Katya gives Sergei a shrewd glance. “So you slept with her then?”

The ghost of smile plays across Sergei’s face, wrinkling the corners of his eyes. “Yes, well, not ‘til years later. But we grew closer, before the mission. Once I’d had all that youthful arrogance beaten out of me at a couple of bootcamps, we got on a lot better. I preferred her teaching method to the alternative, at least. And what she taught me, it saved my life.”

“The mission was a fucking disaster, to no one’s surprise but my own. I barely got out alive, although in the end we somehow made the hit.
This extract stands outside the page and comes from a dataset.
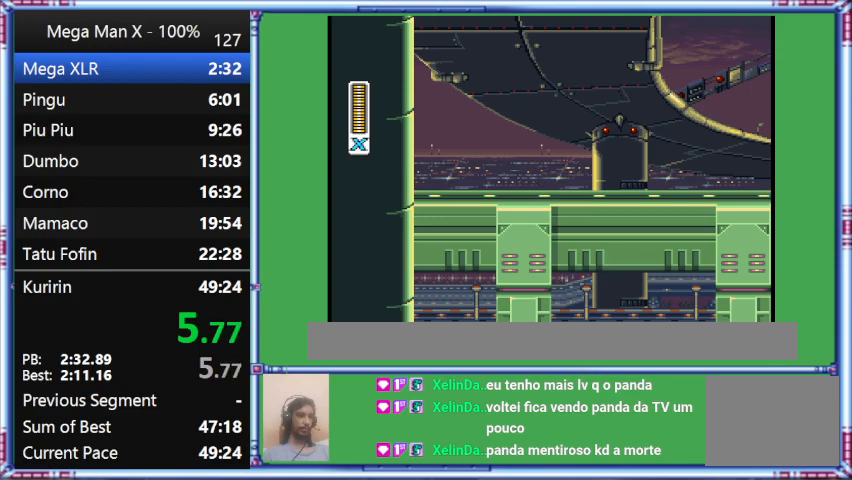
Gameplay with a controller (Nintendo layout); each line is a JSON object with the inputs held at the frame after it. "events" lists button and stick changes between this image and that frame as [ms after this image, input, new state], when the widget could be followed in between. Not read: L3 R3.
{"buttons": ["Y", "DPAD_RIGHT"], "events": []}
Thanks to that, Moscow was pleased and I agreed to stay on with KDS. I studied medicine when I finished my first degree, thought it would be useful. Ulyana and I were teamed up again a couple of years later. And yes, one night, we found each other.“

Sergei caresses another cigarette between his long fingers, then lights up.
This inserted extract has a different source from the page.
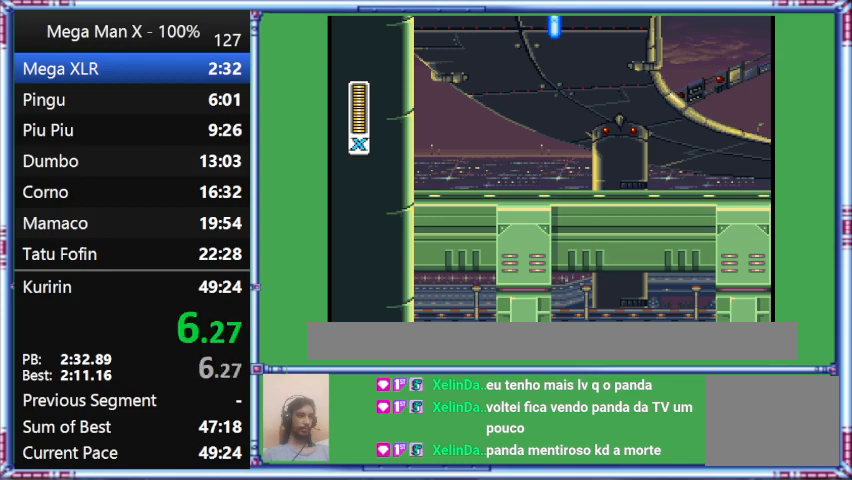
{"buttons": ["Y", "DPAD_RIGHT"], "events": []}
“So, what, is that all?” Katya asks.

“No. In the end, we got married. We had a daughter, Anisya,” Sergei pauses for a long time, silence gathering in the smoky air. “They are both dead now.”

“Sergei, that’s… I’m sorry-“ Katya says, angry with herself. To lose a family, that knotted her stomach.

“Don’t be. It was a long time ago,” Sergei says quickly. He forces a smile. “And here I am now.” He gestures round the cramped room. “Probably should have stayed in academia, eh?”

“Losing family, losing your wife and daughter. This world really takes its blood money. We go on ” Katya turns to Somerset. “And what about you? How do the English breed… people… like you?”

Somerset riffles his chips thoughtfully.

“Oh, you can leave me out of this little group therapy session,” he smiles. “I’ve no need to have my psyche dissected along Marxist dialectic.” He leans back and gazes into his empty wine glass. “Anyone want a proper drink?” he asks nonchalantly, pushing his chair out to walk over to the kitchen counter.

“What is it with you?” her frustration clear. “Do you get a kick out of being an unfeeling mandavoshka? Do you think it makes you frightening?”

He takes the lid off a vodka bottle and swigs from it.

“No,” he replies evenly. “I’m British. We’re famed for keeping our emotions bottled up. Stiff upper lip, etc. etc. Cold showers and cross-country runs. Severe beatings at school. Team spirit above individual achievement. Lashings of ginger beer and fagging for the head boy.” He toasts the table with the bottle. “And all that jazz.”

“Bullshit,” blurts Patrick.

Katya holds her empty wineglass up towards Somerset.

“Vodka, Lord King Somerset. I know what bottling up does to the desires of British men. I’ve used it many times. So strong in public, so weak at home.” Her tone is mocking.

Somerset slops vodka into her glass. “Anywhere I hang my hat.” he says with a smirk.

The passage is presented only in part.